In 1939...the radio program, "The Glenn Miller Show", debuted on the CBS radio network.




In 1947...Bell Labs invented the transistor.


In 1958...Buddy Holly made his first appearance in his hometown of Lubbock, Texas since becoming a major recording star. Along with broadcasting "live" over KLLL radio from a fruit and vegetable store, he returned to the station's studios to record "You're The One," a song that station management challenged him to write in half an hour.


In 1963..."The Animals" performed on the BBC radio show, "Saturday Club", their first radio appearance.


In 1964...The Beatles' scored their sixth No. 1 song when "I Feel Fine" hit the top of the charts. Their previous No. 1 hits that year were: "I Want to Hold Your Hand"; "She Loves You"; "Can't Buy Me Love"; "Love Me Do" and "A Hard Day's Night."





In 1968...Don McNeils' "The Breakfast Club" signed off the ABC Radio network, after 35 years of successful broadcasting.

Don McNeil 1942
In Chicago during the early 1930s, McNeill was assigned to take over an unsponsored early morning variety show, The Pepper Pot, with an 8 a.m. timeslot on the NBC Blue Network. McNeill re-organized the hour as The Breakfast Club, dividing it into four segments which McNeill labeled "the Four Calls to Breakfast."

McNeill's revamped show premiered in 1933, combining music with informal talk and jokes often based on topical events, initially scripted by McNeill but later ad-libbed. In addition to recurring comedy performers, various vocal groups and soloists, listeners heard sentimental verse, conversations with members of the studio audience and a silent moment of prayer. The series eventually gained a sponsor in the Chicago-based meat packer Swift and Company. McNeill is credited as the first performer to make morning talk and variety a viable radio format.
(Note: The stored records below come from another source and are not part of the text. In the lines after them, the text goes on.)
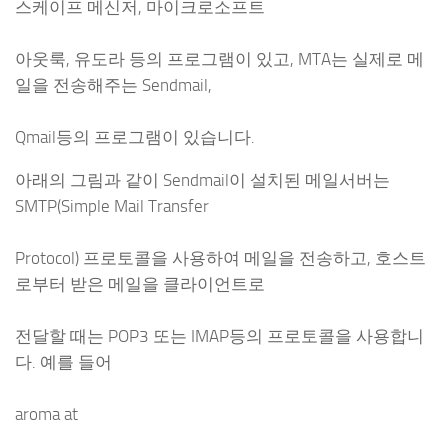
스케이프 메신저, 마이크로소프트
아웃룩, 유도라 등의 프로그램이 있고, MTA는 실제로 메
일을 전송해주는 Sendmail,
Qmail등의 프로그램이 있습니다.
아래의 그림과 같이 Sendmail이 설치된 메일서버는
SMTP(Simple Mail Transfer
Protocol) 프로토콜을 사용하여 메일을 전송하고, 호스트
로부터 받은 메일을 클라이언트로
전달할 때는 POP3 또는 IMAP등의 프로토콜을 사용합니
다. 예를 들어
aroma at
The program featured Fran Allison (later of Kukla, Fran and Ollie fame) as "Aunt Fanny", plus Captain Stubby and the Buccaneers and various comedy bits. Every quarter-hour came the "Call to Breakfast" -- a march around the breakfast table. A featured vocalist on the show, under her professional name of Annette King, was Charlotte Thompson Reid, who later became an Illinois congresswoman for five terms (1962–71). Eileen Parker became a vocalist with the program in 1953.
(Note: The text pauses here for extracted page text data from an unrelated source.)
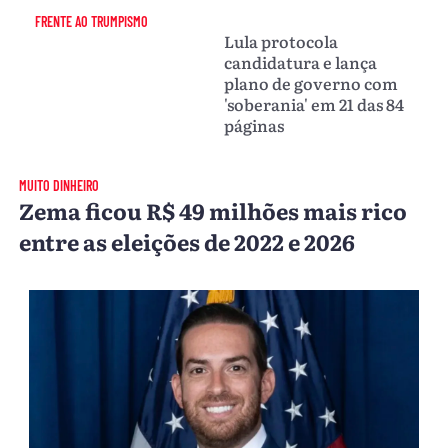
FRENTE AO TRUMPISMO
Lula protocola
candidatura e lança
plano de governo com
'soberania' em 21 das 84
páginas
MUITO DINHEIRO
Zema ficou R$ 49 milhões mais rico
entre as eleições de 2022 e 2026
The Breakfast Club initially was broadcast from the NBC studios in the Merchandise Mart. In 1948, after 4,500 broadcasts from the Merchandise Mart, the program moved to the new ABC Civic Studio. It was also heard from other Chicago venues: the Terrace Casino (at the Morrison Hotel), the College Inn Porterhouse (at the Sherman House) and "the Tiptop Room of the Warwick Allerton Hotel on Chicago's Magnificent Mile," as well as tour broadcasts from other locations in the U.S. It remained a fixture on the ABC radio network (formerly the NBC Blue Network; it became known as ABC in 1945), maintaining its popularity for years and counting among its fans Supreme Court Associate Justice William O. Douglas.

Don McNeil with comedian Sam Cowling 1956
After ABC Radio was split into four networks in 1968, The Breakfast Club was moved to the new American Entertainment network, and was known for its last months on the air as The Don McNeill Show.